The good thing about this study is that the model, i.e. spinal anaesthesia in infants, is likely less prone to confounding factors and hence variability is smaller as compared to epidural analgesia in labour. The authors also give clear dose recommendations for spinal bupivacaine, levobupivacaine, and ropivacaine based on their results.

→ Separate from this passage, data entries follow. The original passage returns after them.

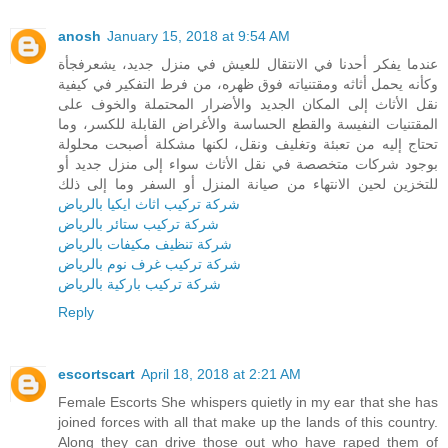
anosh
January 15, 2018 at 9:54 AM
عندما يفكر أحدنا في الانتقال للعيش في منزل جديد، يشعرفجأة
وكأنه يحمل أثاثه ومقتنياته فوق ظهره، من فرط التفكير في كيفية
نقل الأثاث إلى المكان الجديد والأضرار المحتملة والخوف على
المقتنيات النفيسة والقطع الحساسة والأغراض القابلة للكسر، وما
تحتاج إليه من تعبئة وتغليف ونقل، لكنها مشكلة أصبحت محلولة
بوجود شركات متخصصة في نقل الأثاث سواء إلى منزل جديد أو
للتخزين لحين الانتهاء من صيانة المنزل أو السفر وما إلى ذلك
شركة تركيب اثاث ايكيا بالرياض
شركة تركيب ستائر بالرياض
شركة تنظيف مكيفات بالرياض
شركة تركيب غرف نوم بالرياض
شركة تركيب باركية بالرياض
Reply
escortscart
April 18, 2018 at 2:21 AM
Female Escorts She whispers quietly in my ear that she has
joined forces with all that make up the lands of this country.
Along they can drive those out who have raped them of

However, the methodology used to conclude on potency still raises questions and some statements cause confusion. When looking at the ED95 derived from isotonic regression, bupivacaine (0.96 mg kg-1) and ropivacaine (0.99 mg kg-1) are about equipotent and both are more potent than levobupivacaine (1.18 mg kg-1). In the abstract, the authors state this but not the results obtained by probit regression on which their dose recommendation is based. The description of the results further confuses by amazing statements such as “Bupivacaine is also estimated to be more potent than the other two agents at the ED95 doses, with an ED95 0.81 times that of levobupivacaine and 0.97 times that of ropivacaine.” To conclude on greater potency from a 3% difference seems rather futile and not very convincing. In the first two sentences of the discussion the ED50s and ED95s of levobupivacaine and ropivacaine are mixed up; such avoidable mistakes add to the readers’ confusion, especially in articles describing such complex methodology. Difficult to interprete is that levobupivacaine is less potent than ropivacaine at the ED95 when using isotonic regression, but more potent when using probit regression. This is due to a more than 20% difference in the estimated potency of ropivacaine between isotonic and probit regression. This means that the mathematical approach used in this study is either still not accurate or not sufficiently reliable to produce univocal results.

◊ References:

[1] Capogna G, Celleno D, Fusco P, Lyons G, Columb M. Relative potencies of bupivacaine and ropivacaine for analgesia in labour. Br J Anaesth 1999; 82:371-373.

[2]  Polley LS, Columb MO, Naughton NN, Wagner DS, Van de Ven CJM. Relative analgesic potencies of ropivacaine and bupivacaine for epidural analgesia in labor: Implications for therapeutic indexes. Anesthesiology 1999; 90:944-950.

[3]  Polley LS, Columb MO, Naughton NN, Wagner DS, Van de Ven CJM, Cosmas JM, Goralski KH. Releative analgesic potencies of levobupivacaine and ropivacaine for epidural analgesia in labor. Anesthesiology 2003; 99:1354-1358.